Based on the results of cell culture screening, the researchers tested the best performing drug candidates in human tissue cells and an animal model to determine which are most likely to work in human patients. Building on their success in identifying potential COVID-19 therapies, the Scripps Research team continues to advance other promising candidates through their drug discovery pipeline.

“The results of the cellular testing and animal models are promising and the need for medical remedies to address COVID-19 remains urgent,” said Schultz. “It is critical that we take great care to determine what is safe and effective, as diligence is the most appropriate avenue to find new therapies that will make a difference to patients.”

Results of the ReFRAME library screen are available on the data portal reframedb.org.

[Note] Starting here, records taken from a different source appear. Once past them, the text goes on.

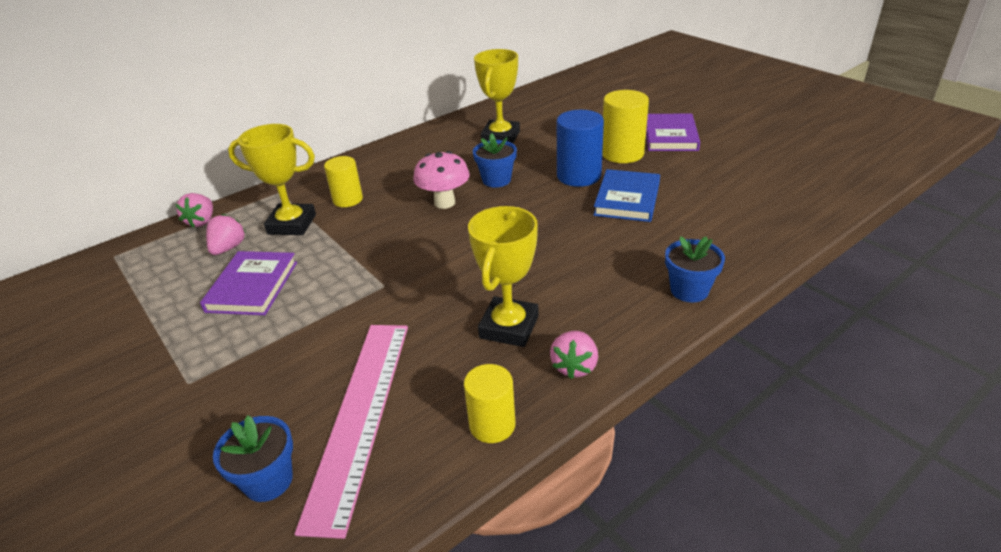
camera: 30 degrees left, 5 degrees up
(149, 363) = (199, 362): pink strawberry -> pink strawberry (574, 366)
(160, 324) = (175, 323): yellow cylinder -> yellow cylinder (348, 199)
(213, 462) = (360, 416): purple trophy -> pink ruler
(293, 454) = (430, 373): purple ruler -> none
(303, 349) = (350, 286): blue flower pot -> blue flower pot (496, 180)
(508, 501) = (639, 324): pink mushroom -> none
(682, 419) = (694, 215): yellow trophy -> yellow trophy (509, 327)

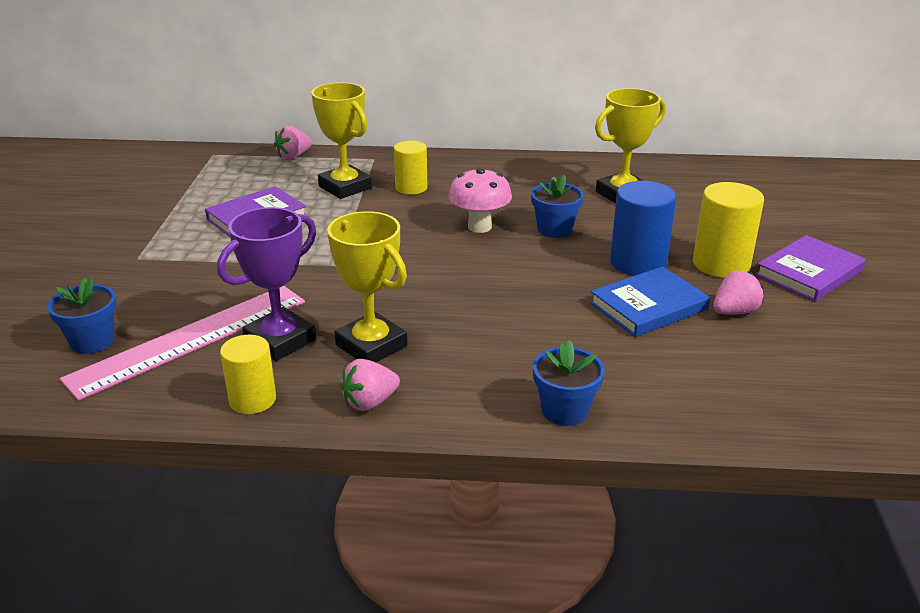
camera: 40 degrees right, 5 degrees down
(228, 248) = (281, 183): pink strawberry -> pink strawberry (734, 312)
(437, 367) = (280, 340): none -> purple trophy
(509, 327) = (371, 345): yellow trophy -> yellow trophy turned 75 degrees clockwise

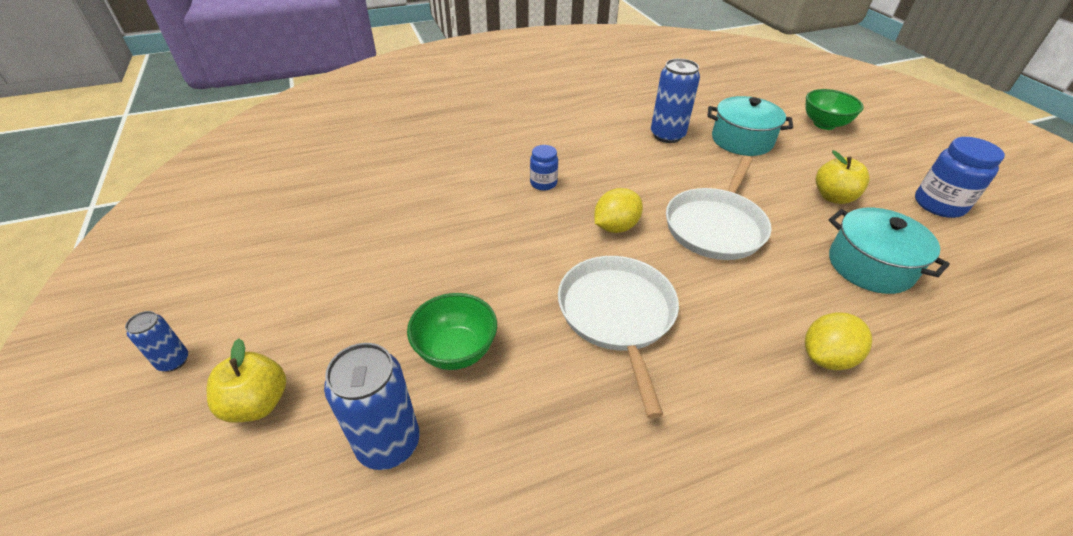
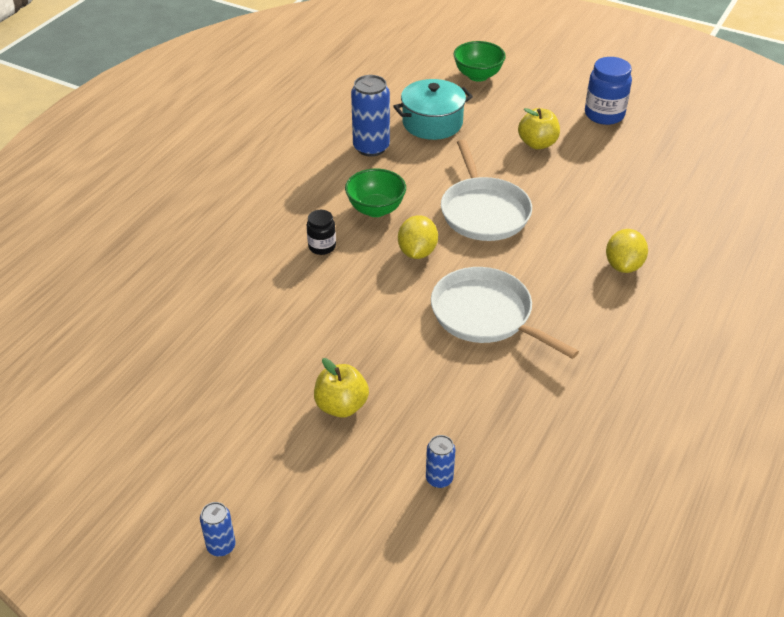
camera: 40 degrees left, 0 degrees up
(257, 403) = (325, 521): yellow apple -> yellow apple (341, 406)
(388, 443) = (439, 479): blue can -> blue can, size x0.54
(456, 351) = (412, 403): green bowl -> green bowl (376, 209)
(543, 183) = (322, 247): blue jar -> black jar
(870, 266) = (600, 188): turquoise pot -> none

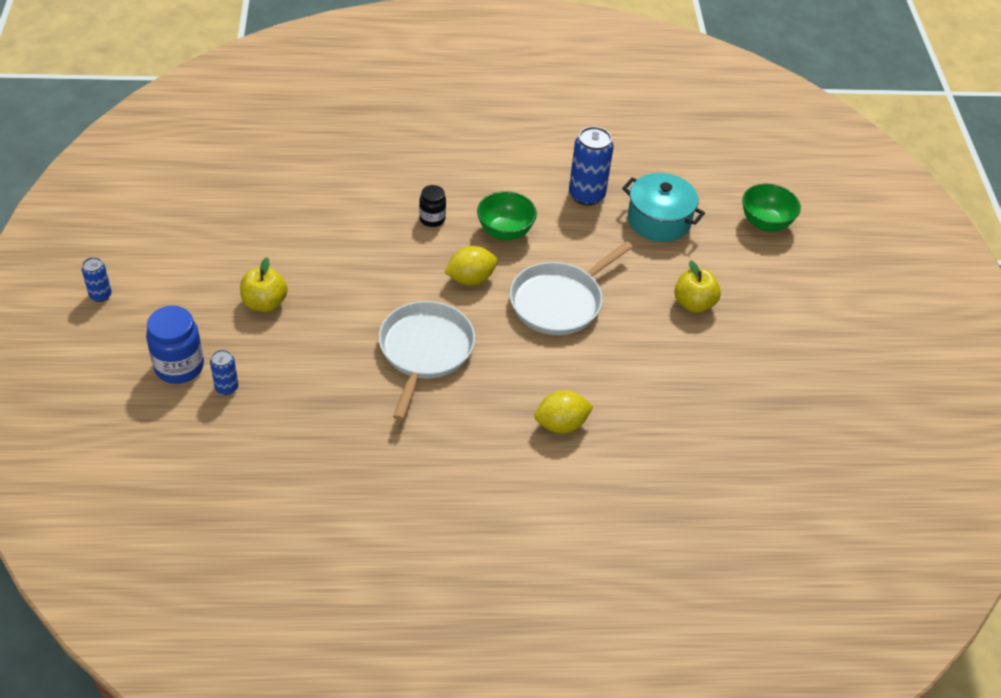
camera: 55 degrees right, 5 degrees up
(604, 115) = (789, 338): blue jar -> blue jar (179, 366)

Reference: “Drug repurposing screens identify chemical entities for the development of COVID-19 interventions” June 3, 2021, Nature Medicine.
DOI: 10.1038/s41467-021-23328-0

“Drug repurposing screens identify chemical entities for the development of COVID-19 interventions” was co-authored by Malina Bakowski, Nathan Beutler, Karen Wolff, Melanie Kirkpatrick, Emily Chen, Tu-Trinh H. Nguyen, Laura Riva, Namir Shaabani, Mara Parren, James Ricketts, Anil Gupta, Kastin Pan, Peiting Kuo, MacKenzie Fuller, Elijah Garcia, John Teijaro, Linlin Yang, Debashis Sahoo, Victor Chi, Edward Huang, Natalia Vargas, Amanda Roberts, Soumita Das, Pradipta Ghosh, Ashley Woods , Sean Joseph , Mitchell Hull, Peter Schultz, Dennis Burton, Arnab Chatterjee, Case McNamara and Thomas Rogers. The research was funded by the Bill & Melinda Gates Foundation, the National Institutes of Health and the Sanford Stem Cell Clinical Center at UC San Diego Health.